- [Recorded data]:
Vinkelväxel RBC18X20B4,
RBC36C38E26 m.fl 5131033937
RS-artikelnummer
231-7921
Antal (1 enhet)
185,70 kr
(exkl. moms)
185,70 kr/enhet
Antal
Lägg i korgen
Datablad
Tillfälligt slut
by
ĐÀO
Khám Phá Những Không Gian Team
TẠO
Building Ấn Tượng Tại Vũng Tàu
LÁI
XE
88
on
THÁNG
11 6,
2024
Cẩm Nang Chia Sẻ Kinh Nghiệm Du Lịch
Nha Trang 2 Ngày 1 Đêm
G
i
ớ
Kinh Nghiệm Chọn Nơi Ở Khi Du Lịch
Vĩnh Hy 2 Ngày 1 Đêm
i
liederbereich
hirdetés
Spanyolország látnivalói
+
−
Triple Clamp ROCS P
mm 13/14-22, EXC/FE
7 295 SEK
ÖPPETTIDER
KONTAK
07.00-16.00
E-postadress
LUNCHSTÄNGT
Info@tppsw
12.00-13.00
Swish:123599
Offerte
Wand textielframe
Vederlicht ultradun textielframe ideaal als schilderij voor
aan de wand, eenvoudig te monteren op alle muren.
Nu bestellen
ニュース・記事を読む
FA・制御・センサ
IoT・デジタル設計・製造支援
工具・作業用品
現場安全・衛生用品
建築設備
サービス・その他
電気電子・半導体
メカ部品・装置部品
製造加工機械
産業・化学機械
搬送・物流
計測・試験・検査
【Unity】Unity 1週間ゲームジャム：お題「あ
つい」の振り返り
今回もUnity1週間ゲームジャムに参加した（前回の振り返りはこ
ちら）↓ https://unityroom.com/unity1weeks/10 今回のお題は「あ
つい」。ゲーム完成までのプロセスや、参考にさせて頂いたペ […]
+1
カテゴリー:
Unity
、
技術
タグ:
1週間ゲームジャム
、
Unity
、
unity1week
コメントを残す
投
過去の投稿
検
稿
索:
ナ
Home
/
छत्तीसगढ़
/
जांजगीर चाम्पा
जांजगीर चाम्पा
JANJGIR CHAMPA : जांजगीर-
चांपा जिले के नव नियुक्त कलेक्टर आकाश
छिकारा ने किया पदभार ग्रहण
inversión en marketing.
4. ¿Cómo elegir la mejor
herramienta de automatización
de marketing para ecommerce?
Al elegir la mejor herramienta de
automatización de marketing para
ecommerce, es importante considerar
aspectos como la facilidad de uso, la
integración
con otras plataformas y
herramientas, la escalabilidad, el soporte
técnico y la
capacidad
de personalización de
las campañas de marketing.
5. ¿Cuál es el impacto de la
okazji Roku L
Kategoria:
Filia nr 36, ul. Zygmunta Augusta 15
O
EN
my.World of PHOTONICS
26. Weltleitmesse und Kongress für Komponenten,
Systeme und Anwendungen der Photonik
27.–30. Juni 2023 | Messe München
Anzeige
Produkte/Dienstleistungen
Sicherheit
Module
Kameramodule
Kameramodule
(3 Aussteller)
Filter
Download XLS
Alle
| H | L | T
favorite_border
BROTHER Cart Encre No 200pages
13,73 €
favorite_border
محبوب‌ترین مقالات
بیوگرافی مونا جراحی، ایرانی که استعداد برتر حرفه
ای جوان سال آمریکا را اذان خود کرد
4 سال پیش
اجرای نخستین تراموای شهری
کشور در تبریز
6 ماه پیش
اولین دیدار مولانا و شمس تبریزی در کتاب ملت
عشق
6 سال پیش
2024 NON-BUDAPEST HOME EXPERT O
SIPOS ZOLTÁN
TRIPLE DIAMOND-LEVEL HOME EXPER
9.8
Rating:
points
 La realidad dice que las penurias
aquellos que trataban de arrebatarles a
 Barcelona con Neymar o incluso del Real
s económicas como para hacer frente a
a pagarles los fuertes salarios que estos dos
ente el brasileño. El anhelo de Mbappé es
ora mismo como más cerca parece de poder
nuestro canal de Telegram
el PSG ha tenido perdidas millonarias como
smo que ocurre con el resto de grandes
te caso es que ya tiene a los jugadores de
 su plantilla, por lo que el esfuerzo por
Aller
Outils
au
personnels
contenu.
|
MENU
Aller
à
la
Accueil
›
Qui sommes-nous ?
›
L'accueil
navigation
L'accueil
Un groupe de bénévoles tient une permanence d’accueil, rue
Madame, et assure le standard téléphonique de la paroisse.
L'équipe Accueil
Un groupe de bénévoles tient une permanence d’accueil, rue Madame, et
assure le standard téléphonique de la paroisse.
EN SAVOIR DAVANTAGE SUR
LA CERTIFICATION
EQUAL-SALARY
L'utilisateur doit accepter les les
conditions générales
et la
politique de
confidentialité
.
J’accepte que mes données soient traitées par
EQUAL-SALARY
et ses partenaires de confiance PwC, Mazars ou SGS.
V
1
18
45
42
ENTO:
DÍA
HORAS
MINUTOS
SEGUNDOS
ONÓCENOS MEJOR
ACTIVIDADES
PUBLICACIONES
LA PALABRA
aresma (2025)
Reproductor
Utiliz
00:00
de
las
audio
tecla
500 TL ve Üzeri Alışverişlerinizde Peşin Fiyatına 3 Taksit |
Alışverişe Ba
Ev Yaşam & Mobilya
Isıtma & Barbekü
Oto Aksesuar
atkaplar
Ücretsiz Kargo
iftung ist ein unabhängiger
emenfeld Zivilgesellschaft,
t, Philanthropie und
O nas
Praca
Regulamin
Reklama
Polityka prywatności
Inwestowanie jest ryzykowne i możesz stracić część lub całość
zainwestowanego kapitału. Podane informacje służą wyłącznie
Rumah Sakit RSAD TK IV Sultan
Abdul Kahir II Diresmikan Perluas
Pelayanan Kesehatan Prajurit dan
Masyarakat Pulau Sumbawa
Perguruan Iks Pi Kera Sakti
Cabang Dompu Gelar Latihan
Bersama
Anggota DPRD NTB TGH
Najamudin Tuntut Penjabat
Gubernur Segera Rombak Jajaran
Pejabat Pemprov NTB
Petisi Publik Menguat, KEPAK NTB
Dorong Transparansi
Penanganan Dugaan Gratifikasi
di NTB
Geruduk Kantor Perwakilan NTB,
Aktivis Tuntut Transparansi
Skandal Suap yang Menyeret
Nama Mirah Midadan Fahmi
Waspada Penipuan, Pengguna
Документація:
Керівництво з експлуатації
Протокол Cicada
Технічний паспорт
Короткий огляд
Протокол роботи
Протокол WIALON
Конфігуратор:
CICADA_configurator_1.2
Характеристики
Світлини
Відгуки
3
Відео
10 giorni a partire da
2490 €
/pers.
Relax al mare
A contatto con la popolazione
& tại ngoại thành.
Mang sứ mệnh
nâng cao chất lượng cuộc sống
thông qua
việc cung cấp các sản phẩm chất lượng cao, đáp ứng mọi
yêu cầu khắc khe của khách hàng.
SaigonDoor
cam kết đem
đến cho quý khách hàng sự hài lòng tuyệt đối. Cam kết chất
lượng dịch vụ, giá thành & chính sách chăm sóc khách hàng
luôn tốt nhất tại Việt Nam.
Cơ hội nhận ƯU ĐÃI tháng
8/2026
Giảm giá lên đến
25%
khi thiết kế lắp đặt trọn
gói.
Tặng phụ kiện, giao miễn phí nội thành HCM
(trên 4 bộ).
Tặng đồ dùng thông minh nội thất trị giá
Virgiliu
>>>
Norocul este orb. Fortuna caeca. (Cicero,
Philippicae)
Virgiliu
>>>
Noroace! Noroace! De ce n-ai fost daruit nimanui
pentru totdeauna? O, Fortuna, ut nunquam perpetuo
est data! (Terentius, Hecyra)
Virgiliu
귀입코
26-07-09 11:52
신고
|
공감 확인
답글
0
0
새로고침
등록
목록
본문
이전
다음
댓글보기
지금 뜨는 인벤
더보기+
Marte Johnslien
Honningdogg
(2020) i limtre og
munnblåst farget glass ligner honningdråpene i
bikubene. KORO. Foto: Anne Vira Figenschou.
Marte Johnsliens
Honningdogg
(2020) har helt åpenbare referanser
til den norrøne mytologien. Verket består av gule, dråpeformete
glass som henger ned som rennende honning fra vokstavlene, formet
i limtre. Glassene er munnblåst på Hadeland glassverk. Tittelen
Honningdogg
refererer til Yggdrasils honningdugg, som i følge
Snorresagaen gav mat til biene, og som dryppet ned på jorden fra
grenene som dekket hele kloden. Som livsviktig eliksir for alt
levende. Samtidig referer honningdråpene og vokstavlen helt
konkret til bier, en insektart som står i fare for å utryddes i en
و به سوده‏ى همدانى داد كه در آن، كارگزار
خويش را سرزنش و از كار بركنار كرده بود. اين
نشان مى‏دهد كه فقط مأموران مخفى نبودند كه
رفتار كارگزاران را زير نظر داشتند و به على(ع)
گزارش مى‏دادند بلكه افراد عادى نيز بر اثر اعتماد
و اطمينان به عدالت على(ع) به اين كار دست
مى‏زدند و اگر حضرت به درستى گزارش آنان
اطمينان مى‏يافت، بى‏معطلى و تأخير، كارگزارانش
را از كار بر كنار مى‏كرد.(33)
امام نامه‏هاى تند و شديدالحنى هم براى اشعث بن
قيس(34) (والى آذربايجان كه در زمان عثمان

- [Task brief]: Filter the records for lines holding the string "limtre". Copy each one.

- [Output of the exercise]:
(2020) i limtre og
i limtre. Glassene er munnblåst på Hadeland glassverk. Tittelen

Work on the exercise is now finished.